A 65-year-old woman with history of hypertension and diabetes mellitus presented to ER with 3-day worsening abdominal pain that she was experiencing for about 4 months. Pain was sharp, mainly in periumbilical region and lower abdomen, associated with several episodes of vomiting, non-bloody diarrhea for two days, weakness and myalgia. On examination, she had persistently elevated diastolic blood pressure, abdominal distention and generalized abdominal tenderness, otherwise, exam was negative. Blood work and abdominal ultrasound were normal. She was diagnosed with viral gastroenteritis and was treated conservatively with IV fluids, bowel rest and pain medications but her symptoms did not improve. Abdominal Computed tomography (CT) without contrast was then done and showed nonspecific stranding around the pancreas and kidneys. CT angiogram of abdomen and pelvis was suggestive of vasculitis and/or embolic phenomena involving numerous intra-abdominal arteries including superior/ inferior mesenteric, hepatic and distal renal arteries. It also showed a pseudoaneurysm in the hepatic hilum, bilateral ischemia involving renal cortices and necrotizing pancreatitis (image). Other lab tests including cryoglobulins, C3, C4, antineutrophil cytoplasmic antibodies (ANCA), antinuclear antibody, double-stranded DNA, serum and urine protein electrophoresis (SPEP and UPEP), human immunodeficiency virus, anti cardiolipin antibody, lupus anticoagulant and creatinine phosphokinase (CPK) were all negative. CT chest showed no features of pneumonitis or granulomatous disease. Based on the whole clinical scenario and CT imaging, a diagnosis of Polyarteritis Nodosa (PAN) was made as per American college of rheumatology criteria, so treatment with prednisone and cyclophosphamide was started. Repeat CT angiography 5 months later showed interval clearing of all abnormalities since prior study (image).
Discussion:
PAN is a systemic necrotizing vasculitis that basically involves medium sized muscular arteries with possible involvement of small arteries. PAN is a quite rare disorder with an estimated prevalence of 2 to 33 per million persons. PAN can affect any organ but has a unique tendency to spare the lungs. Patients mainly present with systemic symptoms and signs of multi-organ involvement. The pathogenesis of PAN is not well understood but one of the proposed mechanisms is immune complex mediated inflammation of arteries resulting in luminal narrowing and reducing blood flow. There is no diagnostic lab test for PAN and unlike some other types of vasculitis, PAN is not associated with ANCA. Because of the rarity of this disease and severity of side effects related to treatment, the diagnosis should be confirmed by biopsy if possible.
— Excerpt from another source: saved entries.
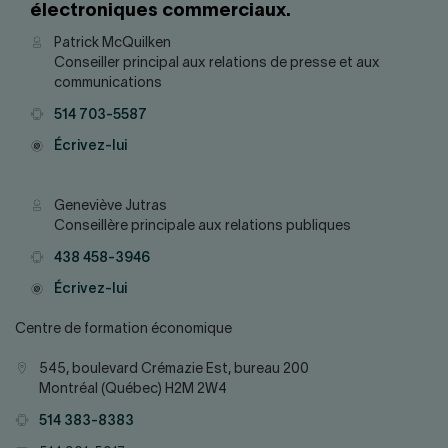
électroniques commerciaux.
Contact
Patrick McQuilken
Conseiller principal aux relations de presse et aux
communications
Téléphone
514 703-5587
Courriel
Écrivez-lui
Contact
Geneviève Jutras
Conseillère principale aux relations publiques
Téléphone
438 458-3946
Courriel
Écrivez-lui
Centre de formation économique
Adresse
545, boulevard Crémazie Est, bureau 200
Montréal (Québec) H2M 2W4
Téléphone
514 383-8383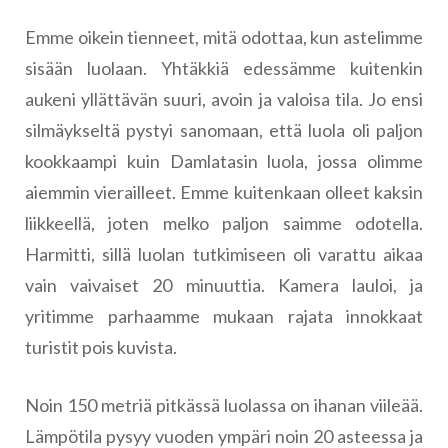
Emme oikein tienneet, mitä odottaa, kun astelimme
sisään luolaan. Yhtäkkiä edessämme kuitenkin
aukeni yllättävän suuri, avoin ja valoisa tila. Jo ensi
silmäykseltä pystyi sanomaan, että luola oli paljon
kookkaampi kuin Damlatasin luola, jossa olimme
aiemmin vierailleet. Emme kuitenkaan olleet kaksin
liikkeellä, joten melko paljon saimme odotella.
Harmitti, sillä luolan tutkimiseen oli varattu aikaa
vain vaivaiset 20 minuuttia. Kamera lauloi, ja
yritimme parhaamme mukaan rajata innokkaat
turistit pois kuvista.
Noin 150 metriä pitkässä luolassa on ihanan viileää.
Lämpötila pysyy vuoden ympäri noin 20 asteessa ja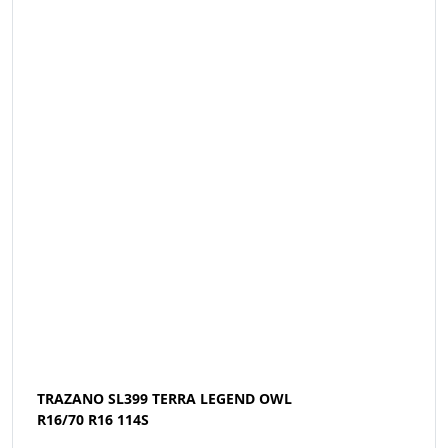
TRAZANO SL399 TERRA LEGEND OWL
R16/70 R16 114S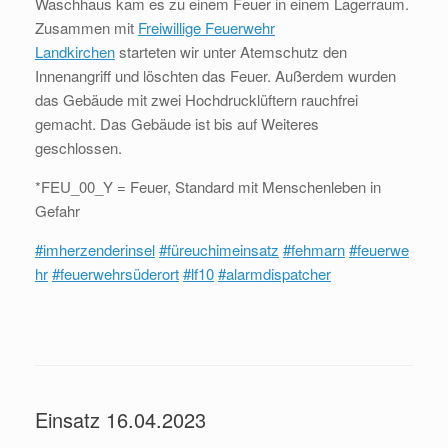
Waschhaus kam es zu einem Feuer in einem Lagerraum.
Zusammen mit
Freiwillige Feuerwehr
Landkirchen
starteten wir unter Atemschutz den
Innenangriff und löschten das Feuer. Außerdem wurden
das Gebäude mit zwei Hochdrucklüftern rauchfrei
gemacht. Das Gebäude ist bis auf Weiteres
geschlossen.
*FEU_00_Y = Feuer, Standard mit Menschenleben in
Gefahr
#imherzenderinsel
#füreuchimeinsatz
#fehmarn
#feuerwe
hr
#feuerwehrsüderort
#lf10
#alarmdispatcher
Einsatz 16.04.2023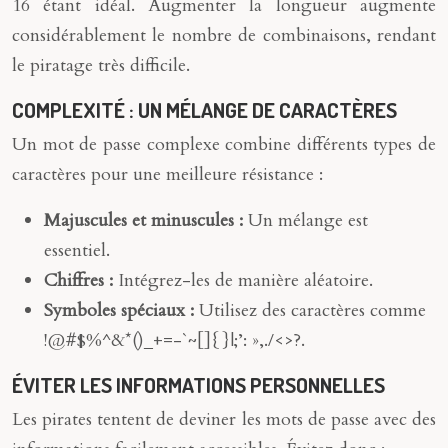
16 étant idéal. Augmenter la longueur augmente
considérablement le nombre de combinaisons, rendant
le piratage très difficile.
COMPLEXITÉ : UN MÉLANGE DE CARACTÈRES
Un mot de passe complexe combine différents types de
caractères pour une meilleure résistance :
Majuscules et minuscules :
Un mélange est
essentiel.
Chiffres :
Intégrez-les de manière aléatoire.
Symboles spéciaux :
Utilisez des caractères comme
!@#$%^&*()_+=-`~[]{}|;’: »,./<>?.
ÉVITER LES INFORMATIONS PERSONNELLES
Les pirates tentent de deviner les mots de passe avec des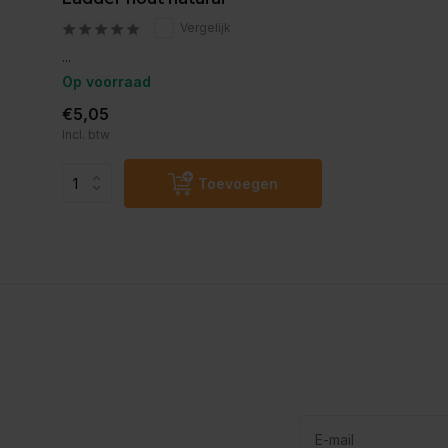
Vergelijk
...
Op voorraad
€5,05
Incl. btw
Toevoegen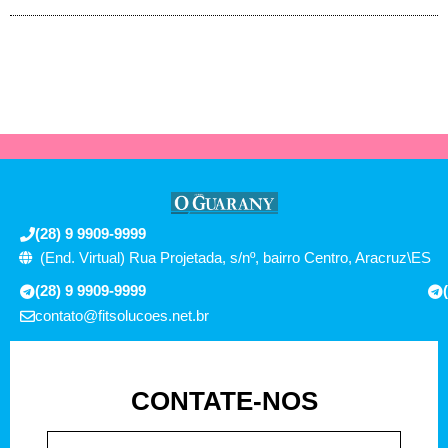
(28) 9 9909-9999
(End. Virtual) Rua Projetada, s/nº, bairro Centro, Aracruz\ES
(28) 9 9909-9999
contato@fitsolucoes.net.br
CONTATE-NOS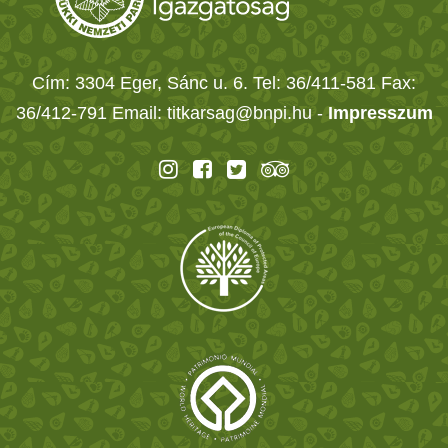
Cím: 3304 Eger, Sánc u. 6. Tel: 36/411-581 Fax:
36/412-791 Email: titkarsag@bnpi.hu -
Impresszum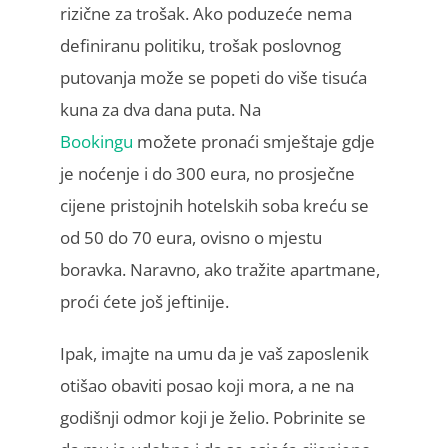
rizične za trošak. Ako poduzeće nema
definiranu politiku, trošak poslovnog
putovanja može se popeti do više tisuća
kuna za dva dana puta. Na
Bookingu
možete pronaći smještaje gdje
je noćenje i do 300 eura, no prosječne
cijene pristojnih hotelskih soba kreću se
od 50 do 70 eura, ovisno o mjestu
boravka. Naravno, ako tražite apartmane,
proći ćete još jeftinije.
Ipak, imajte na umu da je vaš zaposlenik
otišao obaviti posao koji mora, a ne na
godišnji odmor koji je želio. Pobrinite se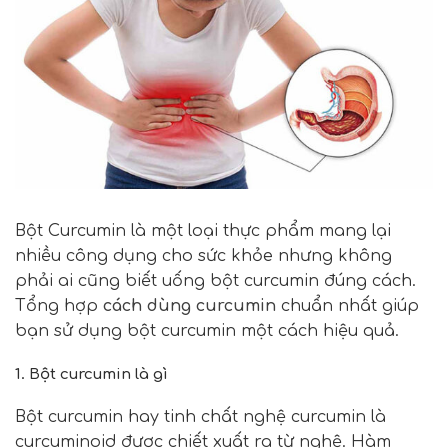
Bột Curcumin là một loại thực phẩm mang lại
nhiều công dụng cho sức khỏe nhưng không
phải ai cũng biết uống bột curcumin đúng cách.
Tổng hợp
cách dùng curcumin
chuẩn nhất giúp
bạn sử dụng bột curcumin một cách hiệu quả.
1. Bột curcumin là gì
Bột curcumin hay tinh chất nghệ curcumin là
curcuminoid được chiết xuất ra từ nghệ. Hàm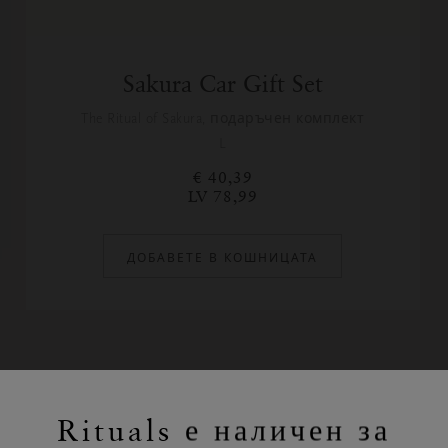
Sakura Car Gift Set
The Ritual of Sakura, подаръчен комплект
L
€ 40,39
LV 78,99
ДОБАВЕТЕ В КОШНИЦАТА
Rituals е наличен за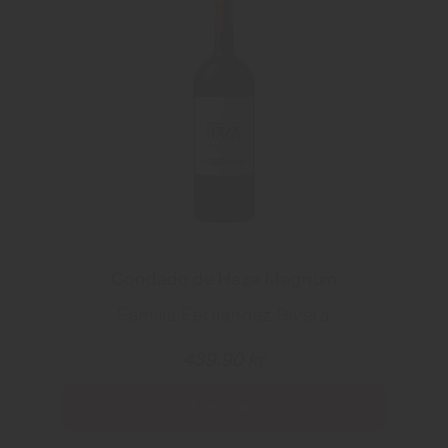
Condado de Haza Magnum
Familia Fernandez Rivera
439.90 kr
Les mer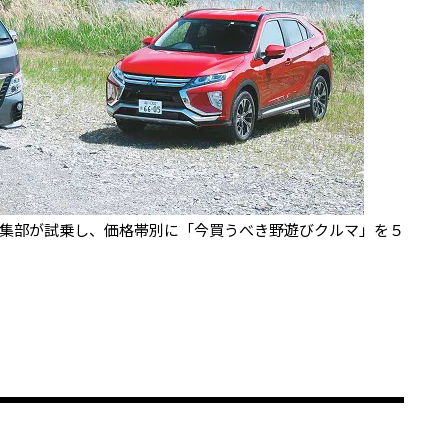
集部が試乗し、価格帯別に「今買うべき野遊びクルマ」を５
Although limited pancreatic infarction is common in PAN and GI manifestations have been noted in up to a third of patients with PAN, necrotizing pancreatitis is very rare and carries a poor prognosis. Our case is unique as the patient presented with both necrotizing pancreatitis as well as infarcts in the colon and renal cortices which is very uncommon.
Conclusions:
PAN should be considered as one of the rare causes of idiopathic acute necrotizing pancreatitis. This patient’s scenario emphasizes the importance of having a broad spectrum of differential diagnosis when facing a common clinical encounter as abdominal pain. Timely diagnosis and early initiation of proper therapy are crucial to decrease morbidity and mortality.